After you have suffered a while may the God of all grace perfect, establish, strengthen, and settle you. 1 Peter 5:10
The Lord whispered to me while rolling over in pain in bed one night and said "Joseph's gift was perfected in his wilderness." All that week I had been studying Joseph's life between the pit and the palace, but my focus was on all the times the scriptures noted "And the Lord was with Joseph." Mainly because I'd been sort of in a wilderness of my own and sometimes it was hard to see, feel, or hear the Lord. Anyway, having found comfort that in all Joseph went through, the Lord was with him, I was pretty much done with my study of Joseph, or so I thought.
But that whisper in the night sparked a renewed interest in my Old Testament hero. After further study I realized that while in slavery Joseph's gift of leadership and organization blossomed. And while in prison his gift of interpretation of dreams matured to the point that he found himself called before Pharaoh. The act of exercising his gift for Pharaoh - interpreting Pharaoh's dream - was a blessing in disguise. In doing so Joseph saved a nation, gained his freedom, received elevation/promotion, found a wife, and his name went down in history for thousands and thousands of years.
I am sure that when he was betrayed, falsely accused, and forgotten, Joseph couldn't imagine that a brand new life would one day be his. A new life, a new job and a new family. All because of the gift God gave him. He was faithful over a few things - those few things being his gifts - and God made him ruler over many (Matthew 25:21. 23).

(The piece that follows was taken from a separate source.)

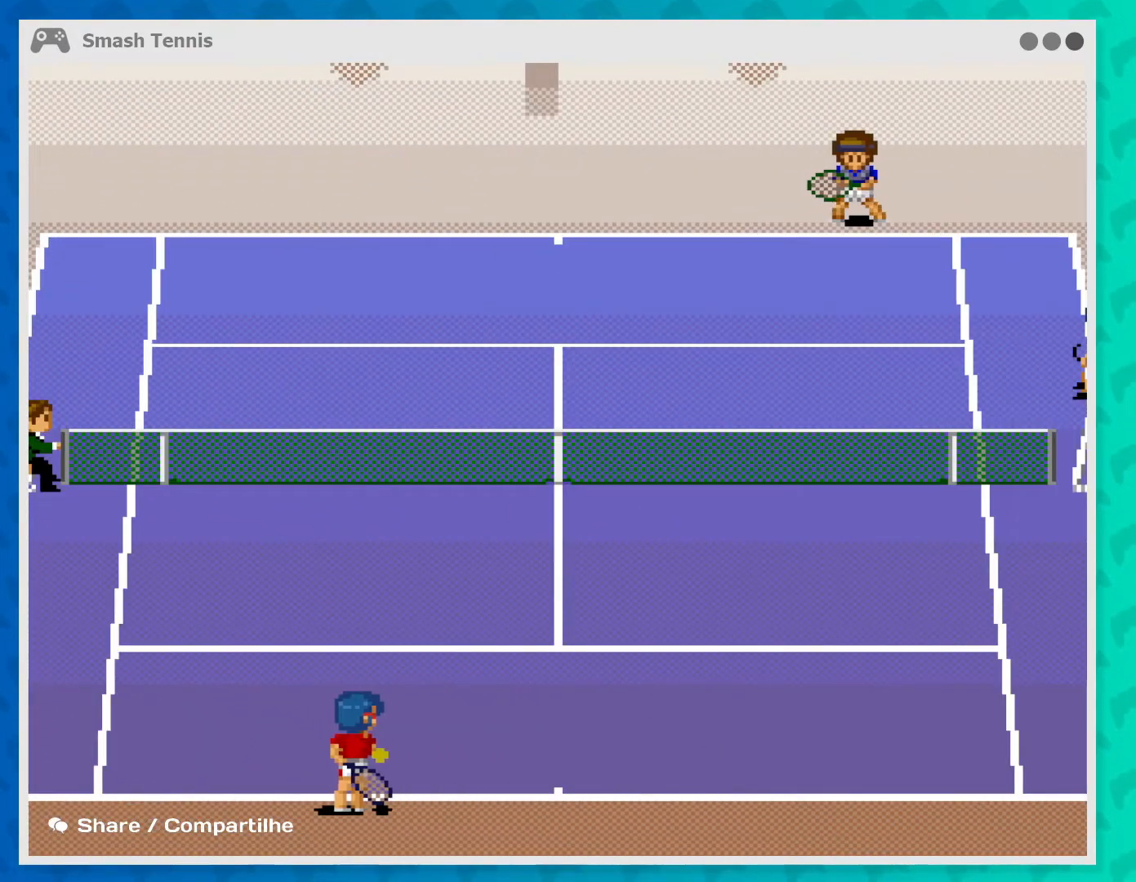
{"buttons": [], "left_stick": "center", "events": [[33, "left_stick", "center"], [100, "B", "down"], [333, "B", "up"]]}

My own wilderness journey began two years ago today when I lost my full time job after almost losing my life. Once the shock wore off, after the pain and shame subsided, I remembered that like Joseph, the Lord was with me. I went back to work part time only to be let go less than a year later. The shock, pain, and shame quickly returned. So did depression.
Then the Lord spoke to me and reminded me about the gifts that He placed in me. And I remembered regardless of where I am in life - on the mountain or in the wilderness - I must remain faithful to my calling, exercise my gifts, and not bury my talents. So I got to work.
First, I re-released two previously published chapbooks as full length memoirs. Then I published three manuscripts that had been sitting on the shelf gathering the dust of the last two decades. By the end of the 2016, I was the author of six books. Pictured below are a few of my wilderness blessings. Some are internal and cannot be photographed. Yet, even as I type this, James 2:17 comes to mind: Faith without works is dead.
June 2016 November 2016
The years that Joseph may have thought were a set back, were his years of perfection. I am learning to think the same of my own.